──────── Passage to read ────────

# Keltec-No More Warranty for second owners



## Firefishvideo (Jul 1, 2010)

http://www.keltecweapons.com/news/warranty-update-second-owner-responsibilities

The craptastic front sight on my sub2k is moving ( I guess they locktite them on!) .....found this info.(no warranty repairs for second owners of keltec products)... Repair might be pricey! Guess this diminishes the value of used keltecs!:thumbdown:


----------



## chevelle427 (Feb 6, 2011)

im told a HP frt sight will fit it


----------



## Fanner50 (Oct 25, 2011)

It's a cheap front sight anyway. I wish mine would fall off.


----------



## chevelle427 (Feb 6, 2011)

what i saw it takes to get it off it aint just going to fall off:no:

the guy cut the plastic off then used a heat gun to remove the sleeve from the barrel


----------



## Capt Ron (Aug 12, 2008)

Firefishvideo said:


> http://www.keltecweapons.com/news/warranty-update-second-owner-responsibilities
> 
> The craptastic front sight on my sub2k is moving ( I guess they locktite them on!) .....found this info.(no warranty repairs for second owners of keltec products)... Repair might be pricey! Guess this diminishes the value of used keltecs!:thumbdown:


You should send it back to Keltec as the original owner...hmmmmm
who bought the gun online from Pennsylvania.

──────── The input ────────

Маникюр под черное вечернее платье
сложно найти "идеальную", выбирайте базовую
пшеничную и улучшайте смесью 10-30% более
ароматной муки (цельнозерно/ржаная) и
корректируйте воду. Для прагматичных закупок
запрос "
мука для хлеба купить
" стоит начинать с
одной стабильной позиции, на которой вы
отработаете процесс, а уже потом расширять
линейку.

────────

Tasks:
a) Answer these questions from the Keltec warranty thread, one line each:
(i) Which gun does Firefishvideo say has a front sight that is moving?
(ii) What sight has chevelle427 been told will fit it?
(iii) After cutting the plastic off, what did the guy use to remove the sleeve from the barrel?
b) Echo the text of the entry above word for word, keeping every line break as it is.

Answers given:
a)
(i) The sub2k.
(ii) An HP front sight.
(iii) A heat gun.

b)
Маникюр под черное вечернее платье
сложно найти "идеальную", выбирайте базовую
пшеничную и улучшайте смесью 10-30% более
ароматной муки (цельнозерно/ржаная) и
корректируйте воду. Для прагматичных закупок
запрос "
мука для хлеба купить
" стоит начинать с
одной стабильной позиции, на которой вы
отработаете процесс, а уже потом расширять
линейку.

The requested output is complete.